# Assignment
For the listing below, print exactly the lines from the line with "house plant: present" to the line with "mug: none [159,473,248,538]", both included, and nothing beyond them.

# Excerpted records
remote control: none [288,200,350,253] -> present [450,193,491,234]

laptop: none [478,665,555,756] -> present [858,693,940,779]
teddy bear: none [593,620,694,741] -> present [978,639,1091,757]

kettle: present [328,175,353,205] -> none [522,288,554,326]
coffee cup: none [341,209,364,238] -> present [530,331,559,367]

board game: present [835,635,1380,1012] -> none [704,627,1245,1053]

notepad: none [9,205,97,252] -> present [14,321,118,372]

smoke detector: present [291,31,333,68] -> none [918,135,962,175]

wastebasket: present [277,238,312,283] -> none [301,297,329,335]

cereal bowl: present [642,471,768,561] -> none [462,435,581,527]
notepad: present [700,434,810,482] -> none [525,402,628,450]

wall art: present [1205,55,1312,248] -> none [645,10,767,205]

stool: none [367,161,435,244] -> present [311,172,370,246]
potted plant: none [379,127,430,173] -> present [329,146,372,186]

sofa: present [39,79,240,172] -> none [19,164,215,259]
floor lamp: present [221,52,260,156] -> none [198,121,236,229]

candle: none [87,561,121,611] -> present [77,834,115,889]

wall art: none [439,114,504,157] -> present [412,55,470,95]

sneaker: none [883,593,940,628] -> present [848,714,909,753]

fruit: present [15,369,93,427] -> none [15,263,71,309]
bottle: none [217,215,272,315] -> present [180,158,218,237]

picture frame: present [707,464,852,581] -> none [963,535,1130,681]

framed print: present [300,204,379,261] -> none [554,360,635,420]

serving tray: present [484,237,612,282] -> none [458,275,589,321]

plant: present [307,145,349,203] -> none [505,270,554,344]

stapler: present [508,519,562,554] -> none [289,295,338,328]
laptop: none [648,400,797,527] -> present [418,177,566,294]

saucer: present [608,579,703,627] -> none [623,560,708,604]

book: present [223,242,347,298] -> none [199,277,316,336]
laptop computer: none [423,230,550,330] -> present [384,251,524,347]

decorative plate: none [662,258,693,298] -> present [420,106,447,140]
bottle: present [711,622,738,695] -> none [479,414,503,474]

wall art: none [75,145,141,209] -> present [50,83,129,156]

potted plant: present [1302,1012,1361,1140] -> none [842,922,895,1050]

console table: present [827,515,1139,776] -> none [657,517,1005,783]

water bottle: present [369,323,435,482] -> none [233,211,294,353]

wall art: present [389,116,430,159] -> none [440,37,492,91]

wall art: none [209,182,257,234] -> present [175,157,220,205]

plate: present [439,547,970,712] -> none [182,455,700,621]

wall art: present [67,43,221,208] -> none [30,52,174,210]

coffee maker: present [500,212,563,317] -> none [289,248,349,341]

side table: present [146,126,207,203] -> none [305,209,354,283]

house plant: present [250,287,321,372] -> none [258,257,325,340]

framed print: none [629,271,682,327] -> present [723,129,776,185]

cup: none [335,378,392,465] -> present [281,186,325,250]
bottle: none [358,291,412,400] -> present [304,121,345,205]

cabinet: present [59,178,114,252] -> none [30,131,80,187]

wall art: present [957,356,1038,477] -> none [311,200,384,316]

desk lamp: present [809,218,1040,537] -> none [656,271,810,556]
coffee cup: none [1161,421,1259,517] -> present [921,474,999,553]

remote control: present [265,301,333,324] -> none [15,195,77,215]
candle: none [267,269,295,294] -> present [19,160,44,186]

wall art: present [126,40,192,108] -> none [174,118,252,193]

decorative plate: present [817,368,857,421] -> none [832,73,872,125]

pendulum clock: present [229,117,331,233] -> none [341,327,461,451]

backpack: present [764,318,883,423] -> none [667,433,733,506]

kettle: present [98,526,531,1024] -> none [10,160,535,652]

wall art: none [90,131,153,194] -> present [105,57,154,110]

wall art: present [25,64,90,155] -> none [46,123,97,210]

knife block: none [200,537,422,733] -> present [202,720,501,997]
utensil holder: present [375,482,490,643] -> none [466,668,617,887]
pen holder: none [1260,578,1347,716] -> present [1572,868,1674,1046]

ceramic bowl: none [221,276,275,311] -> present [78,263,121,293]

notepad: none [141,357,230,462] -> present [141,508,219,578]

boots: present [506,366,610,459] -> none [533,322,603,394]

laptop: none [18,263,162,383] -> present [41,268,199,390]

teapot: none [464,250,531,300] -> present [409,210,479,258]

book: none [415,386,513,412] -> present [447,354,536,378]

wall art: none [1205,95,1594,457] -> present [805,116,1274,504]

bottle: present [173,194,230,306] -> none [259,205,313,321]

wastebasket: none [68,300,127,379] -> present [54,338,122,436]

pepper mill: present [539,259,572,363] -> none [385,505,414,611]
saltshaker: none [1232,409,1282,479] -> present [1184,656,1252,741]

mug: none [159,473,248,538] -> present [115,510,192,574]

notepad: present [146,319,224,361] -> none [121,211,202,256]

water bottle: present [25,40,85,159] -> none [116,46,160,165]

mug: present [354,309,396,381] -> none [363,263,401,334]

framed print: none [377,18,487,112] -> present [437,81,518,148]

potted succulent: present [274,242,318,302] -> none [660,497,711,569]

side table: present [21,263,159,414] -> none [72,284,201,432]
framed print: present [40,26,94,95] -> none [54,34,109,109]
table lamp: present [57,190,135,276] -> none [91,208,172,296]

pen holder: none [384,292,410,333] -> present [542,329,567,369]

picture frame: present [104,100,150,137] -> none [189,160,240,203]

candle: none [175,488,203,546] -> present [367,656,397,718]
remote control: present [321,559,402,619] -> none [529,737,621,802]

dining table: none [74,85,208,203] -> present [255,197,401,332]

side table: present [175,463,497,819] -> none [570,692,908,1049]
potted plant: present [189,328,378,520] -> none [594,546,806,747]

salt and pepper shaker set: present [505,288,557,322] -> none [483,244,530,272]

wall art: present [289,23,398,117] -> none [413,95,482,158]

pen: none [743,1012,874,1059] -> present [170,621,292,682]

# Result
house plant: present [250,287,321,372] -> none [258,257,325,340]

framed print: none [629,271,682,327] -> present [723,129,776,185]

cup: none [335,378,392,465] -> present [281,186,325,250]
bottle: none [358,291,412,400] -> present [304,121,345,205]

cabinet: present [59,178,114,252] -> none [30,131,80,187]

wall art: present [957,356,1038,477] -> none [311,200,384,316]

desk lamp: present [809,218,1040,537] -> none [656,271,810,556]
coffee cup: none [1161,421,1259,517] -> present [921,474,999,553]

remote control: present [265,301,333,324] -> none [15,195,77,215]
candle: none [267,269,295,294] -> present [19,160,44,186]

wall art: present [126,40,192,108] -> none [174,118,252,193]

decorative plate: present [817,368,857,421] -> none [832,73,872,125]

pendulum clock: present [229,117,331,233] -> none [341,327,461,451]

backpack: present [764,318,883,423] -> none [667,433,733,506]

kettle: present [98,526,531,1024] -> none [10,160,535,652]

wall art: none [90,131,153,194] -> present [105,57,154,110]

wall art: present [25,64,90,155] -> none [46,123,97,210]

knife block: none [200,537,422,733] -> present [202,720,501,997]
utensil holder: present [375,482,490,643] -> none [466,668,617,887]
pen holder: none [1260,578,1347,716] -> present [1572,868,1674,1046]

ceramic bowl: none [221,276,275,311] -> present [78,263,121,293]

notepad: none [141,357,230,462] -> present [141,508,219,578]

boots: present [506,366,610,459] -> none [533,322,603,394]

laptop: none [18,263,162,383] -> present [41,268,199,390]

teapot: none [464,250,531,300] -> present [409,210,479,258]

book: none [415,386,513,412] -> present [447,354,536,378]

wall art: none [1205,95,1594,457] -> present [805,116,1274,504]

bottle: present [173,194,230,306] -> none [259,205,313,321]

wastebasket: none [68,300,127,379] -> present [54,338,122,436]

pepper mill: present [539,259,572,363] -> none [385,505,414,611]
saltshaker: none [1232,409,1282,479] -> present [1184,656,1252,741]

mug: none [159,473,248,538] -> present [115,510,192,574]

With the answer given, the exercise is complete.